▶ What the exercise asks
Please retype the records below exactly as they appear, leaving out every picture.

(Records from a data collection)

#####

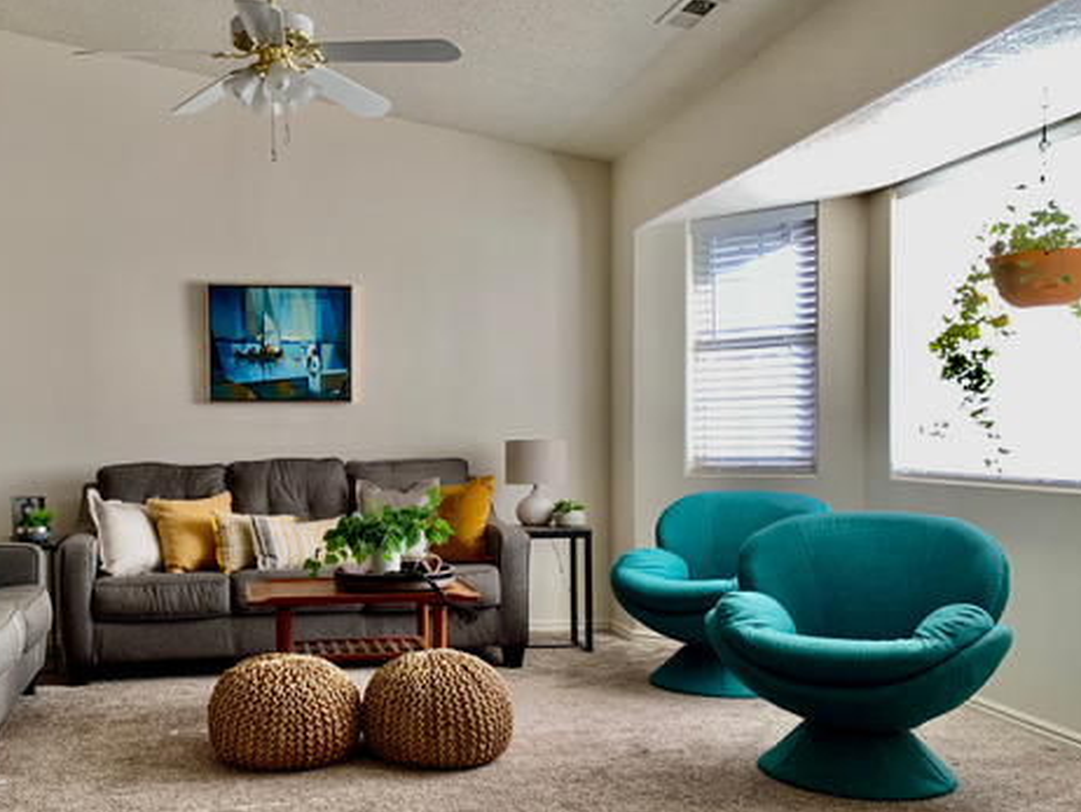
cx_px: 346
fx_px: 1125
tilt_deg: -2.4
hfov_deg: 50.3
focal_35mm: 36
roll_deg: +0.6
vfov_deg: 39.5
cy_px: 498
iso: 100
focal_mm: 4.25
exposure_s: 1/98
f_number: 1.8
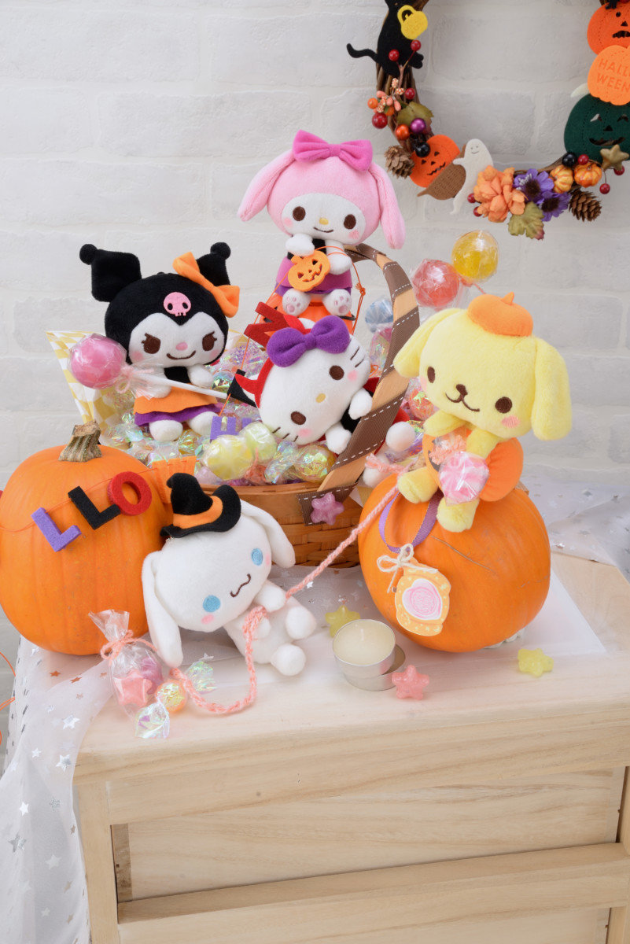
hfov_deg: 26.0
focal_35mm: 52
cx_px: 315
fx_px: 1364
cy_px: 472
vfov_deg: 38.2
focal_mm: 52
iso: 125
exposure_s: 1/125
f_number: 16
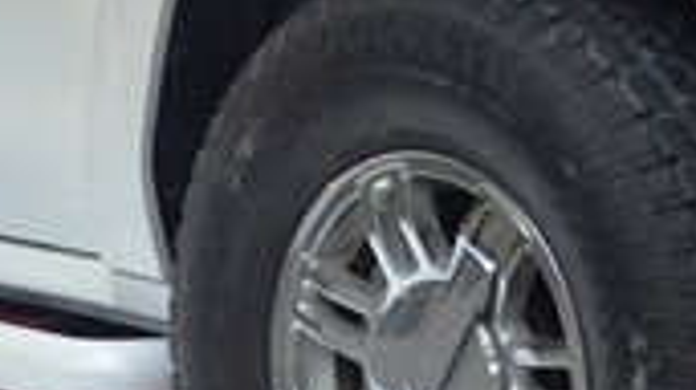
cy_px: -8
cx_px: 256
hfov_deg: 13.4
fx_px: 2970
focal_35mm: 161
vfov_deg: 7.5
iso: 500
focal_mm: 22
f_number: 5
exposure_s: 1/80
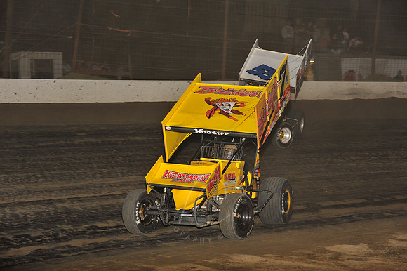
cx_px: 204
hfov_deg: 18.3
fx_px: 1265
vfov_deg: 12.2
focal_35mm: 112
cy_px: 136
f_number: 6.3
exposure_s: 1/320
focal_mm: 112
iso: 800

#####

▶ Problem solution
cx_px: 346
fx_px: 1125
tilt_deg: -2.4
hfov_deg: 50.3
focal_35mm: 36
roll_deg: +0.6
vfov_deg: 39.5
cy_px: 498
iso: 100
focal_mm: 4.25
exposure_s: 1/98
f_number: 1.8
hfov_deg: 26.0
focal_35mm: 52
cx_px: 315
fx_px: 1364
cy_px: 472
vfov_deg: 38.2
focal_mm: 52
iso: 125
exposure_s: 1/125
f_number: 16
cy_px: -8
cx_px: 256
hfov_deg: 13.4
fx_px: 2970
focal_35mm: 161
vfov_deg: 7.5
iso: 500
focal_mm: 22
f_number: 5
exposure_s: 1/80
cx_px: 204
hfov_deg: 18.3
fx_px: 1265
vfov_deg: 12.2
focal_35mm: 112
cy_px: 136
f_number: 6.3
exposure_s: 1/320
focal_mm: 112
iso: 800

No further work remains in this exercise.